Published in the journal Nature, the study is based on a patient in Africa whose diagnosis only four weeks after infection enabled scientists to watch closely as the individual's body geared up to try to fight off the disease.
In doing so, they were able to identify an antibody, named CH103, capable of effectively neutralizing 55 percent of HIV samples.
Such an anitbody is not something the body is capable of producing overnight; rather, it is the outcome of constant evolution. And it was this process, complex and intricate, that previously kept scientists from fully grasping how it is done, which in turn limited their ability to recreate their own.
As Duke University Professor Harton Haynes explains, a future vaccine would, based on the discovery, likely enable involve antibodies capable of neutralizing not just one, but huge swathes of HIV mutants or, as Haynes puts it, multiple of the virus's Achilles' heels.

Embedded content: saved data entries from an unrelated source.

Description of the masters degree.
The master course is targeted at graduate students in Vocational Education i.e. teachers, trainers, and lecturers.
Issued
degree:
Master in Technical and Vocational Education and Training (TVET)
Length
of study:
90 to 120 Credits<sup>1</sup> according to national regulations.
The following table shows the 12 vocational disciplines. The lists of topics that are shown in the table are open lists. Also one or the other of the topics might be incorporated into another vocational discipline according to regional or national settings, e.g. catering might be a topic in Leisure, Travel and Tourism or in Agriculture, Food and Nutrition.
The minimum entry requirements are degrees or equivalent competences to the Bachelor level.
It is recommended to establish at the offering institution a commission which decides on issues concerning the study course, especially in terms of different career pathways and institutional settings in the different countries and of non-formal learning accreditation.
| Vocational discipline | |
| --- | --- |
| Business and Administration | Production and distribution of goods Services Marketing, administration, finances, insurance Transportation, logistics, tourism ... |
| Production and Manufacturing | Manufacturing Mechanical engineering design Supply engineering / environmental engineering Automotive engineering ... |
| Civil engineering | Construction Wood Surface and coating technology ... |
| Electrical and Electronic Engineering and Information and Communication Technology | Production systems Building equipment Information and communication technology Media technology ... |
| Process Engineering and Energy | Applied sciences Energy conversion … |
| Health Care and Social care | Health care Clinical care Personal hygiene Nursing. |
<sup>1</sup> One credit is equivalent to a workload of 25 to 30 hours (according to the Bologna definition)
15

According to the Center for Disease Control (CDC), there are an estimated 1,148,200 people ages 13 and older living with HIV, more than 200,000 of which are not aware they are infected. In total, since the epidemic began in 1981, roughly 1.2 million have been diagnosed with AIDS.
And while stories of the initial outbreak focused around San Fransisco, Calif., numbers show that cases today are disproportionately focused in the South. At the end of 2010, the CDC estimated that 45 percent of the 33,015 new AIDS diagnoses took place there, followed by the Northeast wtih 24 percent, the West with 19 percent and the Midwest with 13 percent.

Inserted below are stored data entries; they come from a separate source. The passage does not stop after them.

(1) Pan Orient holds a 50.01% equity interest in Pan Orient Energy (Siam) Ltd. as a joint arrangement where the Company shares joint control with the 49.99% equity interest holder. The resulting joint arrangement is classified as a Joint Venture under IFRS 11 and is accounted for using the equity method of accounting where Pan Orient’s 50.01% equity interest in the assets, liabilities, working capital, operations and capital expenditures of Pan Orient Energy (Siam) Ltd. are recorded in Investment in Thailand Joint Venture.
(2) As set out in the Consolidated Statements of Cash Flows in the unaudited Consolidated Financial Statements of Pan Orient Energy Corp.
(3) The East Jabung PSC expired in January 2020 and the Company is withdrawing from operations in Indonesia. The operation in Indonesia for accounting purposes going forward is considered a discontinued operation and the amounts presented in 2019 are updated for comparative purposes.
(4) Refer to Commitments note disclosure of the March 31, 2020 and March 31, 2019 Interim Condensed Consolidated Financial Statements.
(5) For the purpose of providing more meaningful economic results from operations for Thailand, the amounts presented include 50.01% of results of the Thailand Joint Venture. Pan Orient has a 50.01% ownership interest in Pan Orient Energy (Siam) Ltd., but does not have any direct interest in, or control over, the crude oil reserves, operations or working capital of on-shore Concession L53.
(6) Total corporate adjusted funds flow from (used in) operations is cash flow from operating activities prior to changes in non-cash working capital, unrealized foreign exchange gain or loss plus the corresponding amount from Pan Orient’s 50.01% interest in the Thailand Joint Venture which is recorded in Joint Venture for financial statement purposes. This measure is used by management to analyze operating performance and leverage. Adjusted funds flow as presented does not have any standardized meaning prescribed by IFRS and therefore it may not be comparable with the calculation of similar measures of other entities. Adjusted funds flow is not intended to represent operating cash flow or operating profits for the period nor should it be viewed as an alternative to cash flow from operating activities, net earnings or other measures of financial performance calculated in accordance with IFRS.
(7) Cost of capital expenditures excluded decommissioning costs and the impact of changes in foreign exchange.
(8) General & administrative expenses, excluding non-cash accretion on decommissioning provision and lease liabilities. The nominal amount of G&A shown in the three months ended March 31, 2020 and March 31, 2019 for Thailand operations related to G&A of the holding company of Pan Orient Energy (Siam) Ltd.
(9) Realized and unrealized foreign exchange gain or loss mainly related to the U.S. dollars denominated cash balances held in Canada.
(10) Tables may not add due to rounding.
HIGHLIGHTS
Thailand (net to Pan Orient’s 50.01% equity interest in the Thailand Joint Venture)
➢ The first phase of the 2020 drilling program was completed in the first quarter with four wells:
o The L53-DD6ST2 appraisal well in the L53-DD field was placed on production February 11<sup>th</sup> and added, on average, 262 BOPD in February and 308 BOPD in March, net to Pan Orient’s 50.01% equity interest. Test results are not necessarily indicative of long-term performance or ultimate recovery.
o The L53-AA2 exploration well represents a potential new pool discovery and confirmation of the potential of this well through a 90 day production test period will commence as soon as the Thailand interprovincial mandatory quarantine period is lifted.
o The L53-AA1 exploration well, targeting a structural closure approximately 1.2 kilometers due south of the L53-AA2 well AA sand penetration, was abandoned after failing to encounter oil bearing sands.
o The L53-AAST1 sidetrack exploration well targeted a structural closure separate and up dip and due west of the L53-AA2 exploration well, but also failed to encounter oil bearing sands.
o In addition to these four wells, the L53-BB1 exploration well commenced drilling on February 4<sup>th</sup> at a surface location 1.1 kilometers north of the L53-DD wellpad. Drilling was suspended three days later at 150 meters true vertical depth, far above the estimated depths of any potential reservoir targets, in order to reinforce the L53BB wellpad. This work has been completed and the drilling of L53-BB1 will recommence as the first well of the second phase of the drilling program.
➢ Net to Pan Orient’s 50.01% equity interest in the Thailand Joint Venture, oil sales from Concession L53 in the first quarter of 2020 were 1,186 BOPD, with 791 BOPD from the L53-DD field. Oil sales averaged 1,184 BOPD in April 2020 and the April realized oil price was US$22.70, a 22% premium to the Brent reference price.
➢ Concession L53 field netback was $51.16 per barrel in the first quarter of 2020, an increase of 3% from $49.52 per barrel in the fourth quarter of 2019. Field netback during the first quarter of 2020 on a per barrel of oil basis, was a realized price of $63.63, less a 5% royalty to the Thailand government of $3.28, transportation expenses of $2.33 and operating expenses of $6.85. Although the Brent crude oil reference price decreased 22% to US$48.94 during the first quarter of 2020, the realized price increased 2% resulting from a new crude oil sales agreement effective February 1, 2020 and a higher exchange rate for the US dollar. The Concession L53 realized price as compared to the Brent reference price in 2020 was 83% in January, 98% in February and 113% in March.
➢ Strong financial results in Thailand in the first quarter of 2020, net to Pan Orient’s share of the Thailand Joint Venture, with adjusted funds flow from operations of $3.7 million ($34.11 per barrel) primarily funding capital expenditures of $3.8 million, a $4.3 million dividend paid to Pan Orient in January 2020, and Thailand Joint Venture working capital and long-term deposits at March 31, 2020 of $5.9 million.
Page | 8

Jane Anderson is a consultant at Homerton hopsital in London and the chair of the Biritsh HIV Association.
"The study gives important insights into the ways in which the human immune system responds to HIV infection and increases our understanding about the relationships between the virus and the human host," Anderson told the BBC. "This is another welcome step on the path to develop vaccines against HIV."